Leaves are the most visible organs of a plant.
They perform many crucial functions such as photosynthesis and transpiration, in which their internal structure plays an important role.
A dicot leaf is also known as dorsiventral as its upper and lower sides are different in structure.
The transverse section of a dicot leaf has three main parts – epidermis, mesophyll and the vascular system.
The epidermis covers the upper and lower surfaces of the leaf and is coated with the cuticle. The epidermis covering the upper surface of leaf is called the adaxial epidermis while that covering the lower surface is called the abaxial epidermis. Typically, the abaxial epidermis has more stomata compared to the adaxial epidermis, which sometimes may not have any stomata at all.
The next part of the leaf is the mesophyll, which is located between the upper and the lower epidermis. It is also called the green tissue of the leaf as it contains chloroplasts.
The mesophyll is made up of parenchyma and performs photosynthesis.
In dicot leaves, the mesophyll tissue is differentiated as palisade parenchyma and spongy parenchyma. The palisade parenchyma, located near the adaxial epidermis, is made up of elongated cells arranged vertically and parallel to each other. These cells have fewer intercellular spaces. The spongy parenchyma is located just below the palisade parenchyma and it extends up to the abaxial epidermis.
It consists of round cells which are loosely arranged and have large intercellular spaces and air cavities.
The third part of a dicot leaf is the vascular system comprising vascular bundles.
When observed under a microscope, vascular bundles can be seen in the veins and the midrib of the leaf. The size of the vascular bundles depends on the size of the vein. In dicot plants, the leaves have reticulate venation, in which the veins are of different sizes. Therefore, the vascular bundles are found irregularly scattered in the mesophyll. In the large veins, vascular bundles are usually surrounded by a bundle sheath.
Monocot leaf: It is also known as an isobilateral leaf, which means it is identical on both sides of its axis and shows parallel venation. The anatomy of a monocot leaf is similar to that of a dicot leaf. However, there are also some key differences.
Unlike a dicot leaf, where stomata are found in greater numbers in the abaxial epidermis, in a monocot leaf, stomata are present on both surfaces of the epidermis.
Moreover, the mesophyll cells are not differentiated as palisade and spongy parenchyma in a monocot leaf. The vascular bundles in a dicot leaf are irregularly scattered due to reticulate venation. In a monocot leaf, however, they are arranged in a parallel manner in the mesophyll due to parallel venation. In the leaves of monocots such as grasses, veins and cells of the upper epidermis modify themselves as large, bubble-shaped, colourless cells also known as bulliform cells.
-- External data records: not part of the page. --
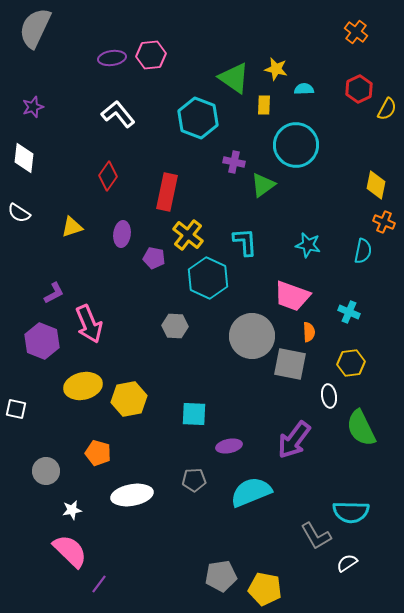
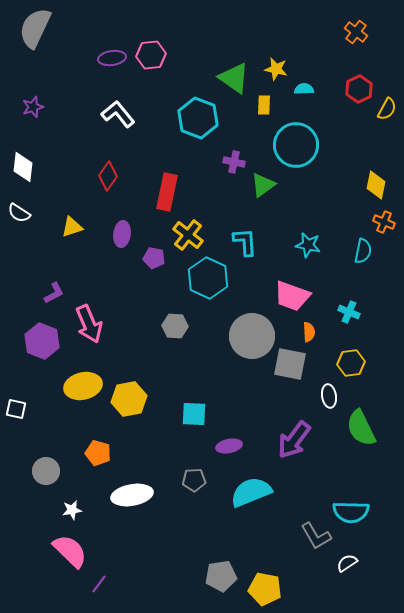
white diamond at (24, 158): moved 1 px left, 9 px down
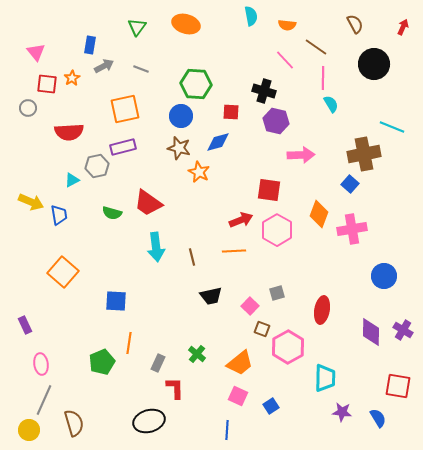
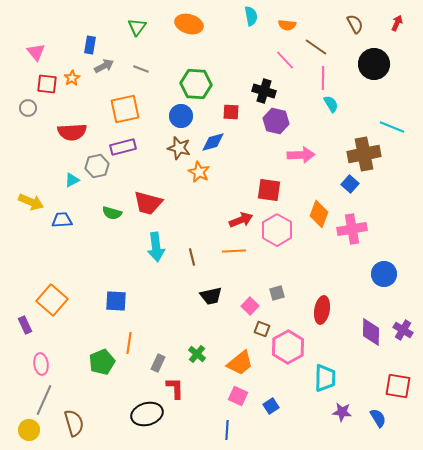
orange ellipse at (186, 24): moved 3 px right
red arrow at (403, 27): moved 6 px left, 4 px up
red semicircle at (69, 132): moved 3 px right
blue diamond at (218, 142): moved 5 px left
red trapezoid at (148, 203): rotated 20 degrees counterclockwise
blue trapezoid at (59, 215): moved 3 px right, 5 px down; rotated 85 degrees counterclockwise
orange square at (63, 272): moved 11 px left, 28 px down
blue circle at (384, 276): moved 2 px up
black ellipse at (149, 421): moved 2 px left, 7 px up
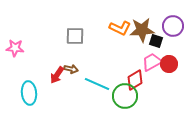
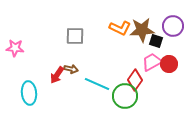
red diamond: rotated 25 degrees counterclockwise
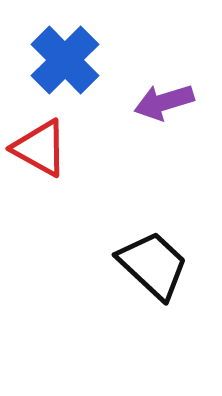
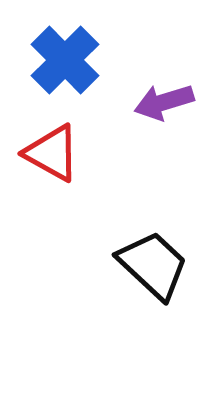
red triangle: moved 12 px right, 5 px down
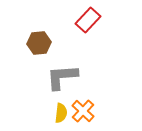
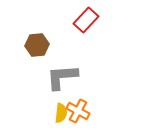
red rectangle: moved 2 px left
brown hexagon: moved 2 px left, 2 px down
orange cross: moved 5 px left; rotated 15 degrees counterclockwise
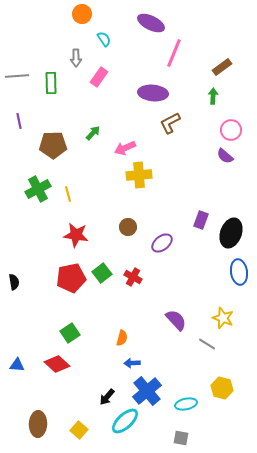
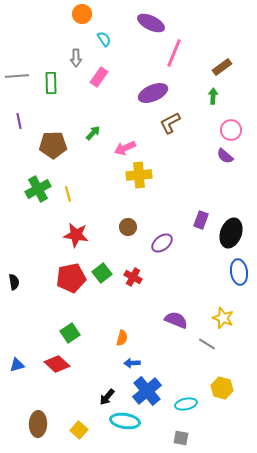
purple ellipse at (153, 93): rotated 28 degrees counterclockwise
purple semicircle at (176, 320): rotated 25 degrees counterclockwise
blue triangle at (17, 365): rotated 21 degrees counterclockwise
cyan ellipse at (125, 421): rotated 52 degrees clockwise
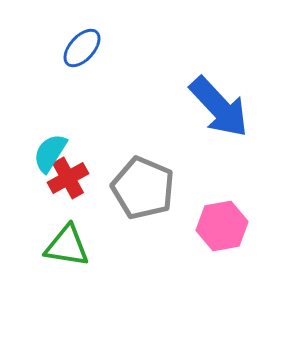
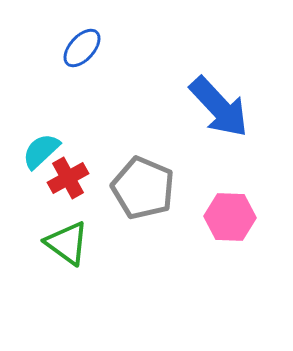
cyan semicircle: moved 9 px left, 2 px up; rotated 15 degrees clockwise
pink hexagon: moved 8 px right, 9 px up; rotated 12 degrees clockwise
green triangle: moved 3 px up; rotated 27 degrees clockwise
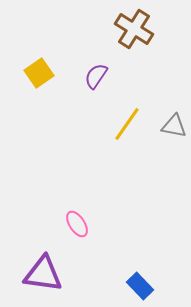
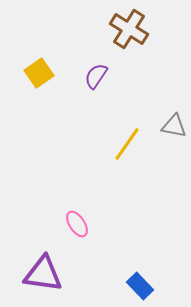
brown cross: moved 5 px left
yellow line: moved 20 px down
On absorption of water, bulliform cells become turgid and expose the leaf’s surface.
Conversely, in water-stress situations, there is loss of turgor pressure, and bulliform cells become flaccid. As a result, the leaves curl inwards to minimise water loss. Hence, a lot of activity goes on in the internal structure of a leaf.
Since major food production takes place in leaves, they are aptly known as the plant’s powerhouse of energy.